Goals:
**1)** Name every kind of bird that appears in the oriole painting post.
**2)** Summarize the oriole painting post in two sentences.

## BEGIN Document

O Is For Oriole–Baltimore

I had a lot of company today, some expected and some not, so I’m talked out ;-).  Some days when you read my blog and I’m long-winded it’s pretty much because I have spent the whole day or possibly two days mostly by myself.  Not the case today–so here is my offering–the brightly colored Baltimore Oriole.  I just think these are beautiful birds and didn’t want to miss an opportunity to paint one.  The Oriole we see around here is a Bullock’s Oriole but I decided to break yet another of one of my rules and go rogue–paint a bird outside of my territory.  They’re only MY rules anyway–besides, some of my friends from the East Coast may want to purchase a bird painting or two as well.O is for Oriole_Baltimore_painted Oct 23

Besides painting an Oriole, I started on the painting for tomorrow–here’s a sneak peek.  I’m sure it’s obvious what it is.  If not, you’ll just have to be surprised.

L is for Loon_started 10_23My friends who were here to see my studio and have lunch with me were interested in what these pieces look like in real life.  I decided that it would be good to share with all of you.  Here is the display I created for these little 5″x7″ pieces–thank you Ikea.  It’s a great way to let them dry and also it kinda dictates what bird I will do next or what color background.  I don’t want them all to be the same.

## END Document
## BEGIN Data provided

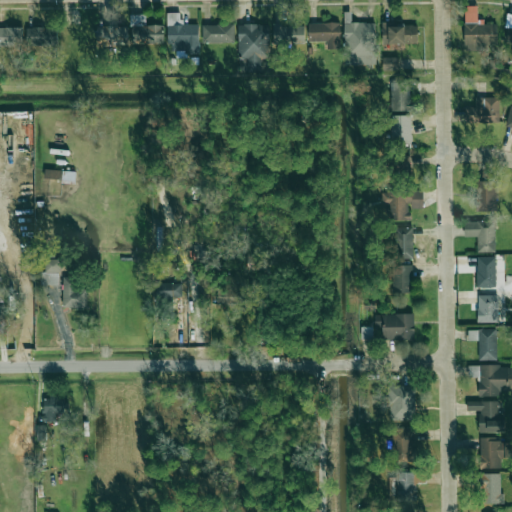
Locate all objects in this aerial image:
building: (508, 20)
building: (478, 31)
building: (130, 33)
building: (218, 33)
building: (325, 33)
building: (399, 33)
building: (288, 34)
building: (182, 35)
building: (11, 36)
building: (42, 36)
building: (359, 43)
building: (253, 44)
building: (390, 63)
building: (400, 96)
building: (484, 110)
building: (509, 117)
building: (401, 129)
road: (478, 155)
building: (401, 165)
building: (59, 174)
building: (486, 196)
building: (402, 203)
building: (481, 234)
building: (403, 243)
road: (445, 256)
building: (257, 262)
building: (486, 272)
building: (51, 273)
building: (401, 278)
road: (25, 285)
building: (167, 291)
building: (74, 293)
building: (225, 297)
building: (487, 308)
building: (1, 316)
building: (395, 326)
road: (63, 328)
building: (366, 332)
road: (180, 335)
building: (485, 343)
road: (223, 364)
building: (492, 379)
building: (401, 402)
building: (51, 409)
building: (487, 415)
building: (40, 432)
road: (326, 438)
building: (402, 444)
building: (507, 449)
building: (490, 453)
building: (402, 485)
building: (491, 488)
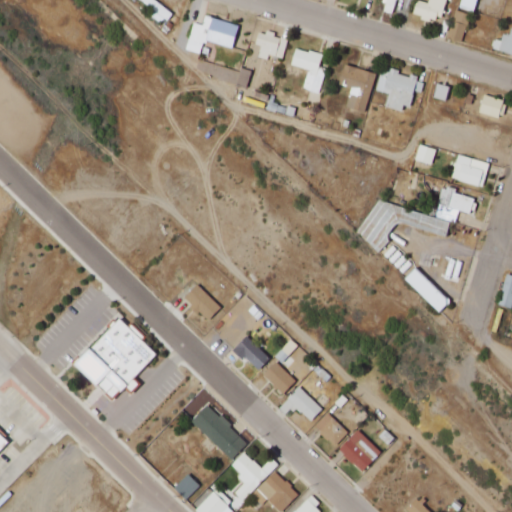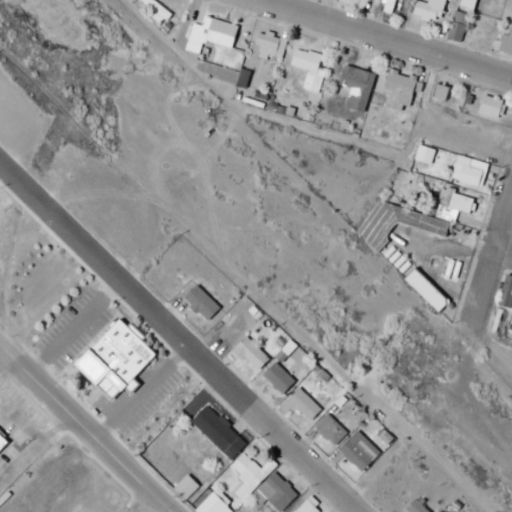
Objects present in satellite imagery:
building: (466, 4)
building: (387, 6)
building: (158, 9)
building: (427, 9)
building: (456, 25)
building: (210, 33)
road: (384, 38)
building: (503, 42)
building: (269, 44)
building: (308, 68)
building: (241, 77)
building: (356, 86)
building: (396, 88)
building: (439, 91)
building: (489, 105)
building: (424, 154)
building: (468, 169)
building: (411, 217)
road: (502, 252)
road: (489, 255)
building: (425, 290)
building: (506, 292)
building: (200, 301)
road: (179, 337)
building: (249, 352)
building: (114, 358)
building: (120, 358)
building: (277, 377)
building: (299, 404)
road: (84, 428)
building: (329, 429)
building: (217, 430)
building: (4, 439)
building: (1, 441)
building: (358, 451)
building: (249, 473)
building: (185, 486)
building: (274, 491)
road: (143, 503)
building: (214, 503)
building: (307, 506)
building: (414, 506)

## END Data provided

Full answers:
**1)**
- Baltimore Oriole
- Bullock's Oriole
- Loon

**2)** After a day with a lot of company, the writer offers a painting of a Baltimore Oriole, breaking a personal rule by painting a bird from outside the local territory, where the Bullock's Oriole is the one seen. The writer also gives a sneak peek of the next day's painting and shows the display created for the small 5″x7″ pieces, which lets them dry and helps decide which bird or background color comes next.